Offering an insight into the possible
design of the forthcoming BMW X6, the Concept X6 opens up another
untapped market segment, the Sports Activity Coupé. The Concept X6 also
showcases ActiveHybrid, the world’s most advanced hybrid technology and
an integral facet of BMW’s EfficientDynamics philosophy.
The introduction of BMW’s ActiveHybrid technology marks the latest
landmark in BMW’s development of hybrid technologies. BMW started work
on electric drivetrain research with the BMW E1 in the late 1980s and
has been working on hybrid technology and its various options for more
than 15 years. Most recently, hybrid technology has been introduced as
an integral part of the BMW EfficientDynamics programme.
Working alongside Global Hybrid
Cooperation partners, General Motors and DaimlerChrysler, the BMW
ActiveHybrid combines two compact, high-performance electric motors
connected to one another by three planetary gear sets, a
fixed-transmission ratio gearbox and a high-performance battery to
deliver benefits over low and high speed ranges. The result is a
reduction in fuel consumption by up to 20 per cent compared with a
comparable BMW running on a combustion engine alone.

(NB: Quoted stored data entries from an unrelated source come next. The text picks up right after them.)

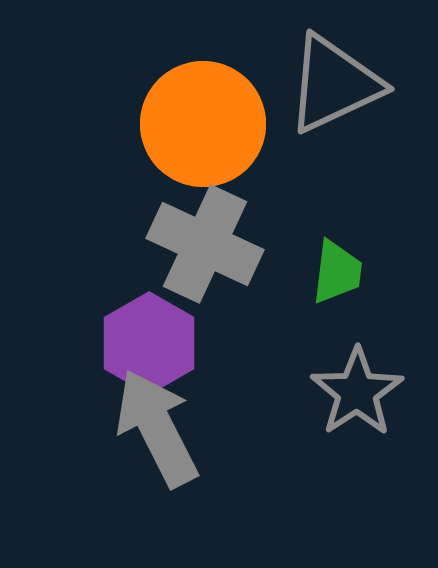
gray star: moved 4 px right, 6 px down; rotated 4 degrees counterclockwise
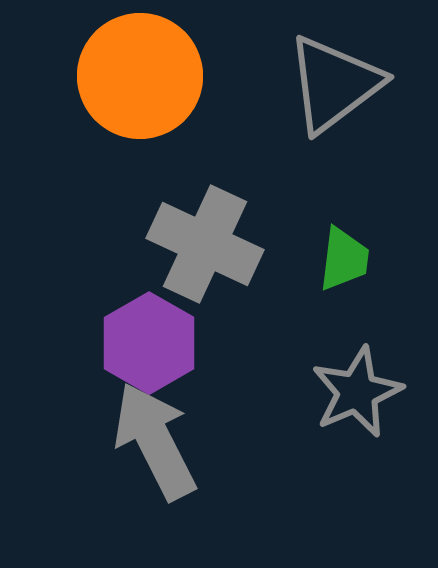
gray triangle: rotated 12 degrees counterclockwise
orange circle: moved 63 px left, 48 px up
green trapezoid: moved 7 px right, 13 px up
gray star: rotated 10 degrees clockwise
gray arrow: moved 2 px left, 13 px down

The BMW Concept X6 ActiveHybrid can be
driven on electric power only, on the combustion engine alone, or with a
combination of both power units. Depending on driving conditions, the
electric motors can also be used for both accelerating and regenerative
braking. In the case of brake regeneration, the brake forces, created
when coasting and when applying the brakes, supply power to the
high-voltage energy storage unit to provide an increase in electric
power. A similar philosophy has already been seen in BMW’s Brake Energy
Regeneration systems in almost all of today’s BMW model ranges.
When the driver needs all available
performance to accelerate, one of the two electric motors acts as a
generator, converting some of the engine’s power into electrical current
that is subsequently fed to the battery or the second electric motor.
The second electric motor then converts the power coming from the first
electric motor or from the battery back into mechanical power for the
output drive shaft on the transmission.